Directions: Every entry should be reproduced precisely, with each picture left out.

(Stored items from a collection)
========

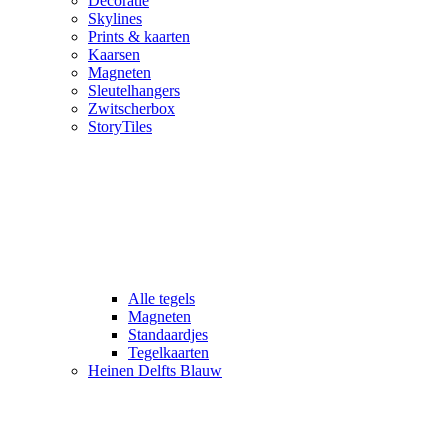
Decoratie
Skylines
Prints & kaarten
Kaarsen
Magneten
Sleutelhangers
Zwitscherbox
StoryTiles
Alle tegels
Magneten
Standaardjes
Tegelkaarten
Heinen Delfts Blauw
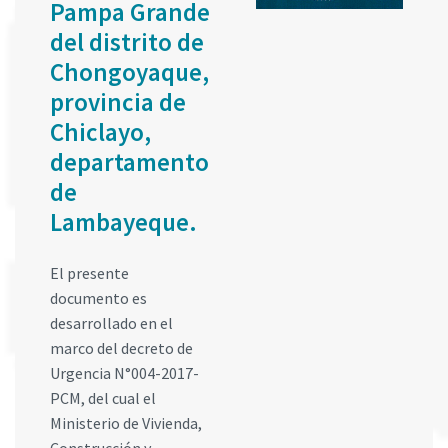
Pampa Grande
del distrito de
Chongoyaque,
provincia de
Chiclayo,
departamento
de
Lambayeque.
El presente
documento es
desarrollado en el
marco del decreto de
Urgencia N°004-2017-
PCM, del cual el
Ministerio de Vivienda,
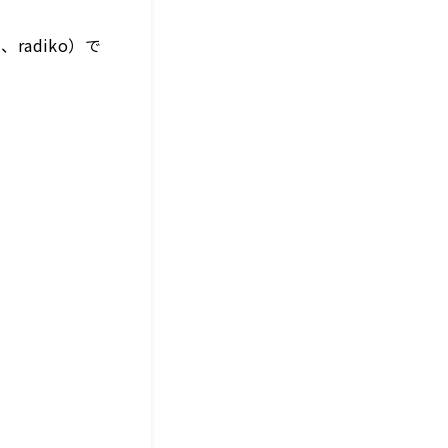
radiko）で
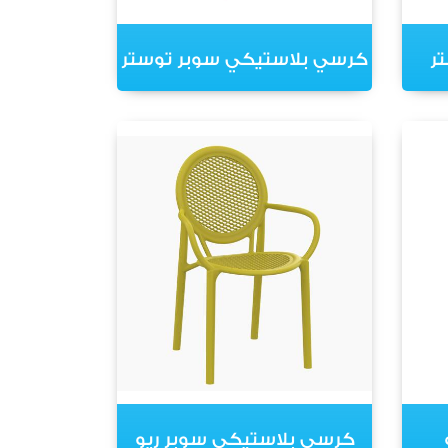
ر
كرسي بلاستيكي سوبر توستر
كرسي بلاستيكي سوبر ريو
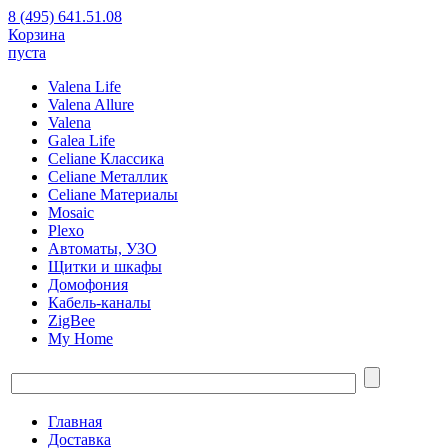
8 (495) 641.51.08
Корзина
пуста
Valena Life
Valena Allure
Valena
Galea Life
Celiane Классика
Celiane Металлик
Celiane Материалы
Mosaic
Plexo
Автоматы, УЗО
Щитки и шкафы
Домофония
Кабель-каналы
ZigBee
My Home
Главная
Доставка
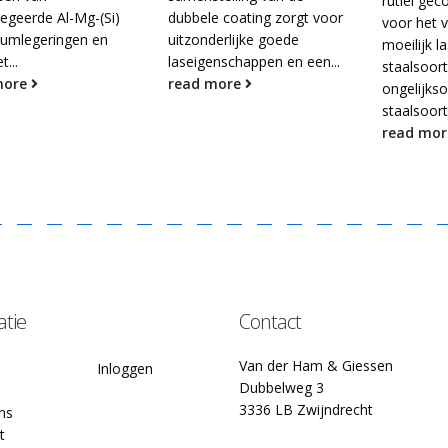
rutiel gec
legeerde Al-Mg-(Si)
dubbele coating zorgt voor
voor het 
iumlegeringen en
uitzonderlijke goede
moeilijk l
t...
laseigenschappen en een...
staalsoort
more
read more
ongelijkso
staalsoort
read mo
atie
Contact
Van der Ham & Giessen
Inloggen
Dubbelweg 3
3336 LB Zwijndrecht
ns
t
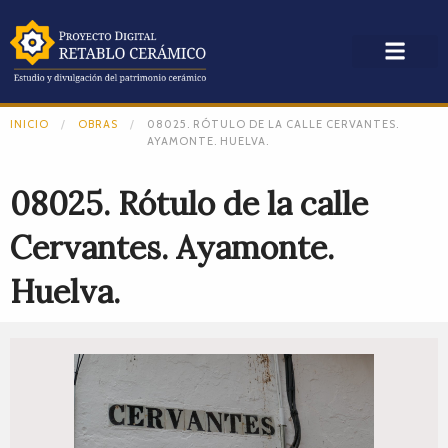
INICIO
OBRAS
08025. RÓTULO DE LA CALLE CERVANTES.
AYAMONTE. HUELVA.
08025. Rótulo de la calle
Cervantes. Ayamonte.
Huelva.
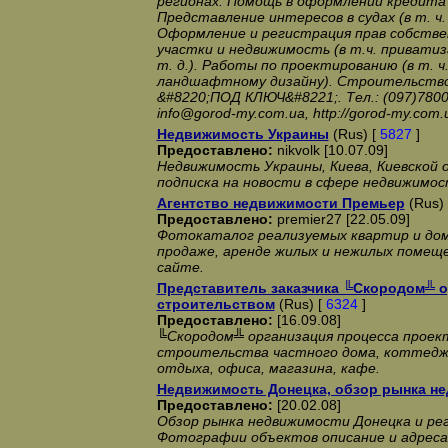
регионах. Помощь в оформлении кредита 
Представление интересов в судах (в т. ч
Оформление и регистрация прав собстве
участки и недвижимость (в т.ч. приватиз
т. д.). Работы по проектированию (в т. ч
ландшафтному дизайну). Строительство
&#8220;ПОД КЛЮЧ&#8221;. Тел.: (097)78006
info@gorod-my.com.ua, http://gorod-my.com.
Недвижимость Украины
(Rus) [
5827
]
Предоставлено:
nikvolk [10.07.09]
Недвижимость Украины, Киева, Киевской 
подписка на новости в сфере недвижимо
Агентство недвижимости Премьер
(Rus)
Предоставлено:
premier27 [22.05.09]
Фотокаталог реализуемых квартир и домо
продаже, аренде жилых и нежилых помеще
сайте.
Представитель заказчика ╚Скородом╩ о
строительством
(Rus) [
6324
]
Предоставлено:
[16.09.08]
╚Скородом╩ организация процесса проект
строительства частного дома, коттеджн
отдыха, офиса, магазина, кафе.
Недвижимость Донецка, обзор рынка н
Предоставлено:
[20.02.08]
Обзор рынка недвижимости Донецка и рег
Фотографии объектов описание и адреса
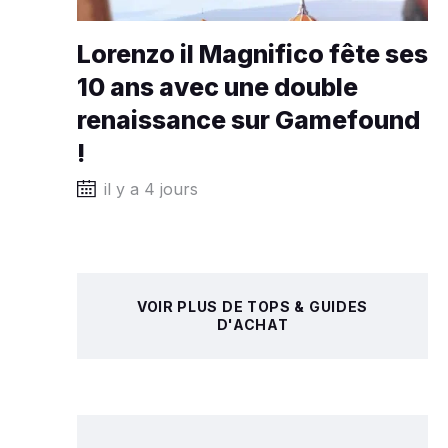
Lorenzo il Magnifico fête ses
10 ans avec une double
renaissance sur Gamefound
!
il y a 4 jours
VOIR PLUS DE TOPS & GUIDES
D'ACHAT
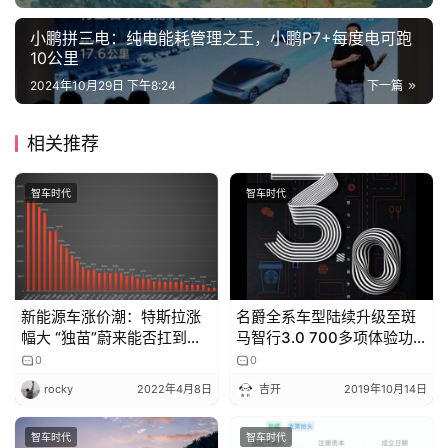
行
登录
注册
家
小鹏拼三电：纯电能耗管理之王，小鹏P7+每度电可跑
10公里
2024年10月29日 下午8:24
下一篇
车
讯
相关推荐
快
报
智车时代
智车时代
专
栏
新能源车涨价潮：特斯拉涨
名爵全系车型陆续升级至斑
幅大 “独苗”蔚来能否扛到最
马智行3.0 700多项体验功
后？
能优化更有1000杯咖啡免费
吉
0
0
送！
开
rocky
2022年4月8日
吉开
2019年10月14日
T
a
智车时代
智车时代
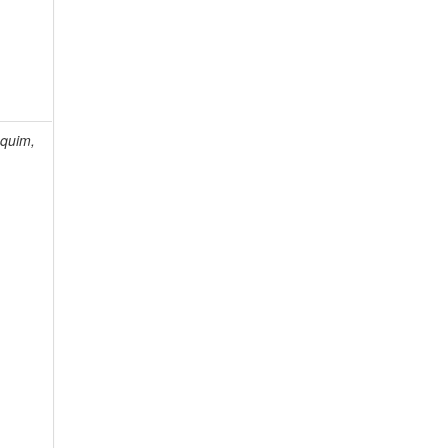
quim,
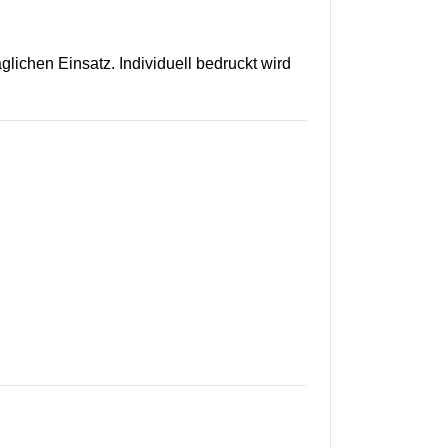
glichen Einsatz. Individuell bedruckt wird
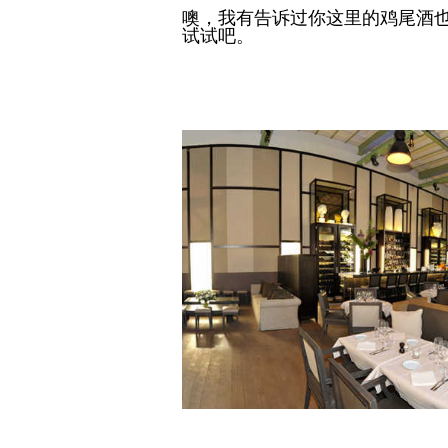
噢，我有告诉过你这里的鸡尾酒
试试吧。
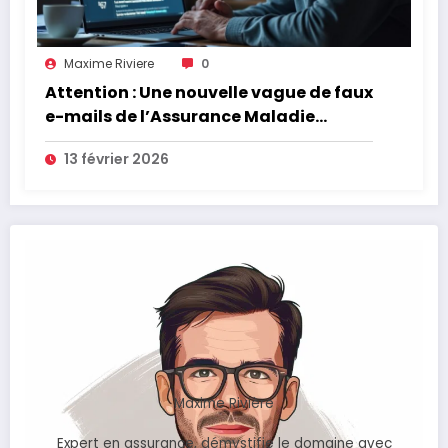
Maxime Riviere
0
Attention : Une nouvelle vague de faux
e-mails de l’Assurance Maladie
menace la couverture de vos frais de
13 février 2026
santé
Maxime Rivière
Expert en assurance, démystifie le domaine avec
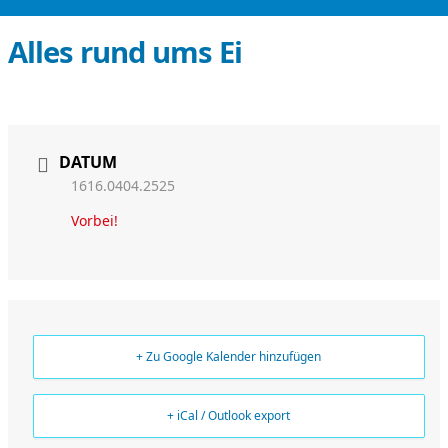
Alles rund ums Ei
DATUM
1616.0404.2525
Vorbei!
+ Zu Google Kalender hinzufügen
+ iCal / Outlook export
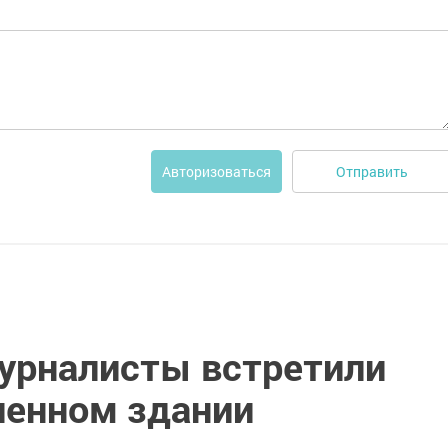
Отправить
Авторизоваться
урналисты встретили
ленном здании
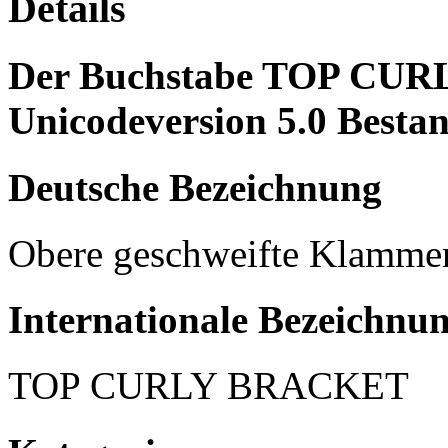
Details
Der Buchstabe TOP CURL
Unicodeversion 5.0 Bestan
Deutsche Bezeichnung
Obere geschweifte Klamme
Internationale Bezeichnu
TOP CURLY BRACKET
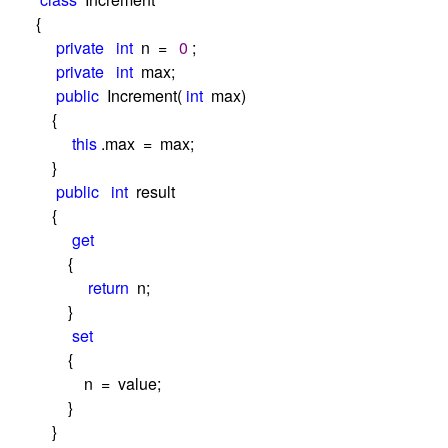
{
private
int
n
=
0
;
private
int
max;
public
Increment(
int
max)
{
this
.max
=
max;
}
public
int
result
{
get
{
return
n;
}
set
{
n
=
value;
}
}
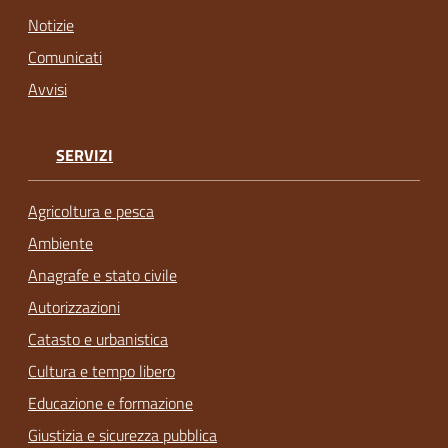
Notizie
Comunicati
Avvisi
SERVIZI
Agricoltura e pesca
Ambiente
Anagrafe e stato civile
Autorizzazioni
Catasto e urbanistica
Cultura e tempo libero
Educazione e formazione
Giustizia e sicurezza pubblica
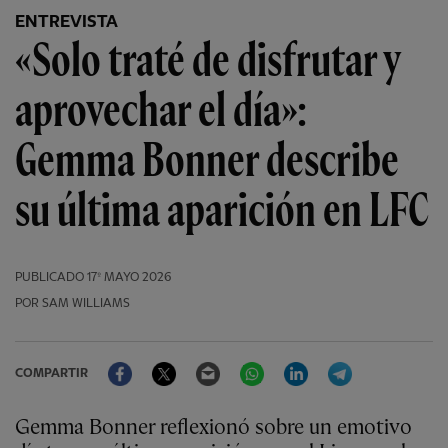
ENTREVISTA
«Solo traté de disfrutar y
aprovechar el día»:
Gemma Bonner describe
su última aparición en LFC
PUBLICADO
17º MAYO 2026
POR SAM WILLIAMS
Facebook
Twitter
Email
WhatsApp
LinkedIn
Telegram
COMPARTIR
Gemma Bonner reflexionó sobre un emotivo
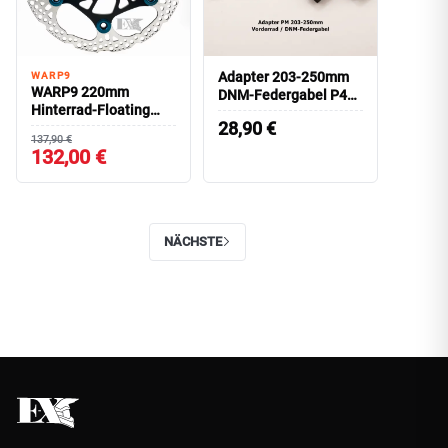
Adapter 203-250mm
WARP9
WARP9 220mm
DNM-Federgabel P47
Hinterrad-Floating
POST MOUNT
28,90
€
Bremsscheibe
137,90 €
TALARIA Sting 2.3mm
132,00 €
dick
NÄCHSTE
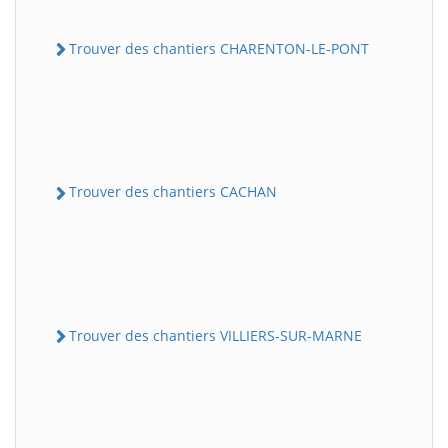
Trouver des chantiers CHARENTON-LE-PONT
Trouver des chantiers CACHAN
Trouver des chantiers VILLIERS-SUR-MARNE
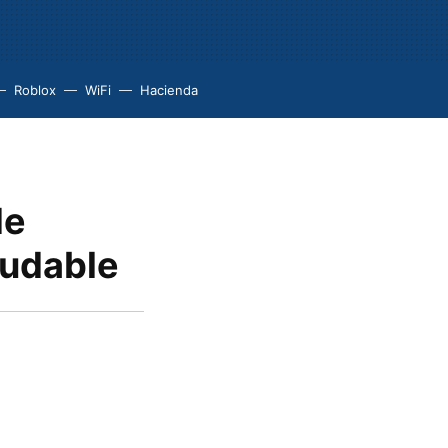
Roblox
WiFi
Hacienda
de
ludable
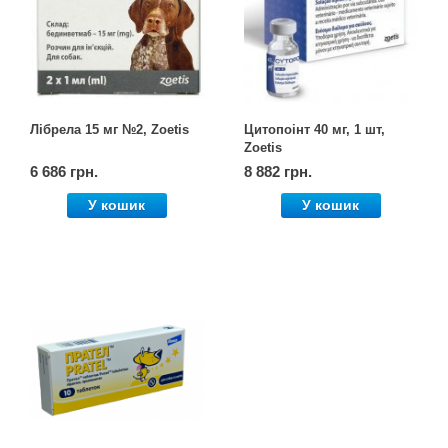
Лібрела 15 мг №2, Zoetis
Цитопоінт 40 мг, 1 шт,
Zoetis
6 686 грн.
8 882 грн.
У кошик
У кошик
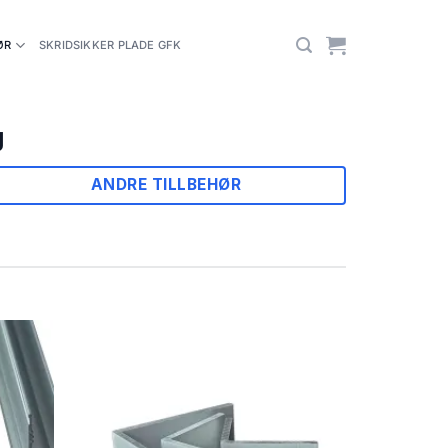
ØR
SKRIDSIKKER PLADE GFK
g
ANDRE TILLBEHØR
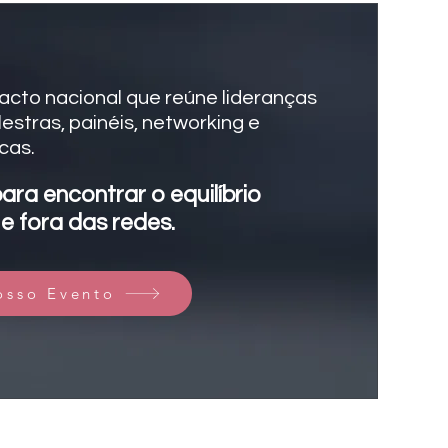
cto nacional que reúne lideranças
estras, painéis, networking e
cas.
ara encontrar o equilíbrio
e fora das redes.
osso Evento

========

Result:
Decoratie
Skylines
Prints & kaarten
Kaarsen
Magneten
Sleutelhangers
Zwitscherbox
StoryTiles
Alle tegels
Magneten
Standaardjes
Tegelkaarten
Heinen Delfts Blauw
Pampa Grande
del distrito de
Chongoyaque,
provincia de
Chiclayo,
departamento
de
Lambayeque.
El presente
documento es
desarrollado en el
marco del decreto de
Urgencia N°004-2017-
PCM, del cual el
Ministerio de Vivienda,
radiko）で
ر
كرسي بلاستيكي سوبر توستر
كرسي بلاستيكي سوبر ريو
8 (495) 641.51.08
Корзина
пуста
Valena Life
Valena Allure
Valena
Galea Life
Celiane Классика
Celiane Металлик
Celiane Материалы
Mosaic
Plexo
Автоматы, УЗО
Щитки и шкафы
Домофония
Кабель-каналы
ZigBee
My Home
Главная
Доставка
rutiel gec
legeerde Al-Mg-(Si)
dubbele coating zorgt voor
voor het 
iumlegeringen en
uitzonderlijke goede
moeilijk l
t...
laseigenschappen en een...
staalsoort
more
read more
ongelijkso
staalsoort
read mo
atie
Contact
Van der Ham & Giessen
Inloggen
Dubbelweg 3
3336 LB Zwijndrecht
ns
t
INICIO
OBRAS
08025. RÓTULO DE LA CALLE CERVANTES.
AYAMONTE. HUELVA.
08025. Rótulo de la calle
Cervantes. Ayamonte.
Huelva.
регионах. Помощь в оформлении кредита 
Представление интересов в судах (в т. ч
Оформление и регистрация прав собстве
участки и недвижимость (в т.ч. приватиз
т. д.). Работы по проектированию (в т. ч
ландшафтному дизайну). Строительство
&#8220;ПОД КЛЮЧ&#8221;. Тел.: (097)78006
info@gorod-my.com.ua, http://gorod-my.com.
Недвижимость Украины
(Rus) [
5827
]
Предоставлено:
nikvolk [10.07.09]
Недвижимость Украины, Киева, Киевской 
подписка на новости в сфере недвижимо
Агентство недвижимости Премьер
(Rus)
Предоставлено:
premier27 [22.05.09]
Фотокаталог реализуемых квартир и домо
продаже, аренде жилых и нежилых помеще
сайте.
Представитель заказчика ╚Скородом╩ о
строительством
(Rus) [
6324
]
Предоставлено:
[16.09.08]
╚Скородом╩ организация процесса проект
строительства частного дома, коттеджн
отдыха, офиса, магазина, кафе.
Недвижимость Донецка, обзор рынка н
Предоставлено:
[20.02.08]
Обзор рынка недвижимости Донецка и рег
Фотографии объектов описание и адреса
Lorenzo il Magnifico fête ses
10 ans avec une double
renaissance sur Gamefound
!
il y a 4 jours
VOIR PLUS DE TOPS & GUIDES
D'ACHAT
行
登录
注册
家
小鹏拼三电：纯电能耗管理之王，小鹏P7+每度电可跑
10公里
2024年10月29日 下午8:24
下一篇
车
讯
相关推荐
快
报
智车时代
智车时代
专
栏
新能源车涨价潮：特斯拉涨
名爵全系车型陆续升级至斑
幅大 “独苗”蔚来能否扛到最
马智行3.0 700多项体验功
后？
能优化更有1000杯咖啡免费
吉
0
0
送！
开
rocky
2022年4月8日
吉开
2019年10月14日
T
a
智车时代
智车时代
quim,
glichen Einsatz. Individuell bedruckt wird
噢，我有告诉过你这里的鸡尾酒
试试吧。
Maxime Riviere
0
Attention : Une nouvelle vague de faux
e-mails de l’Assurance Maladie
menace la couverture de vos frais de
13 février 2026
santé
Maxime Rivière
Expert en assurance, démystifie le domaine avec
Alles rund ums Ei
DATUM
1616.0404.2525
Vorbei!
+ Zu Google Kalender hinzufügen
+ iCal / Outlook export
Отправить
Авторизоваться
урналисты встретили
ленном здании
Details
Der Buchstabe TOP CURL
Unicodeversion 5.0 Bestan
Deutsche Bezeichnung
Obere geschweifte Klamme
Internationale Bezeichnu
TOP CURLY BRACKET
{
private
int
n
=
0
;
private
int
max;
public
Increment(
int
max)
{
this
.max
=
max;
}
public
int
result
{
get
{
return
n;
}
set
{
n
=
value;
}
}
Notizie
Comunicati
Avvisi
SERVIZI
Agricoltura e pesca
Ambiente
Anagrafe e stato civile
Autorizzazioni
Catasto e urbanistica
Cultura e tempo libero
Educazione e formazione
Giustizia e sicurezza pubblica
ENTREVISTA
«Solo traté de disfrutar y
aprovechar el día»:
Gemma Bonner describe
su última aparición en LFC
PUBLICADO
17º MAYO 2026
POR SAM WILLIAMS
Facebook
Twitter
Email
WhatsApp
LinkedIn
Telegram
COMPARTIR
Gemma Bonner reflexionó sobre un emotivo
Adapter 203-250mm
WARP9
WARP9 220mm
DNM-Federgabel P47
Hinterrad-Floating
POST MOUNT
28,90
€
Bremsscheibe
137,90 €
TALARIA Sting 2.3mm
132,00 €
dick
NÄCHSTE
Trouver des chantiers CHARENTON-LE-PONT
Trouver des chantiers CACHAN
Trouver des chantiers VILLIERS-SUR-MARNE
Roblox
WiFi
Hacienda
de
ludable
Лібрела 15 мг №2, Zoetis
Цитопоінт 40 мг, 1 шт,
Zoetis
6 686 грн.
8 882 грн.
У кошик
У кошик
ØR
SKRIDSIKKER PLADE GFK
g
ANDRE TILLBEHØR
cto nacional que reúne lideranças
estras, painéis, networking e
cas.
ara encontrar o equilíbrio
e fora das redes.
osso Evento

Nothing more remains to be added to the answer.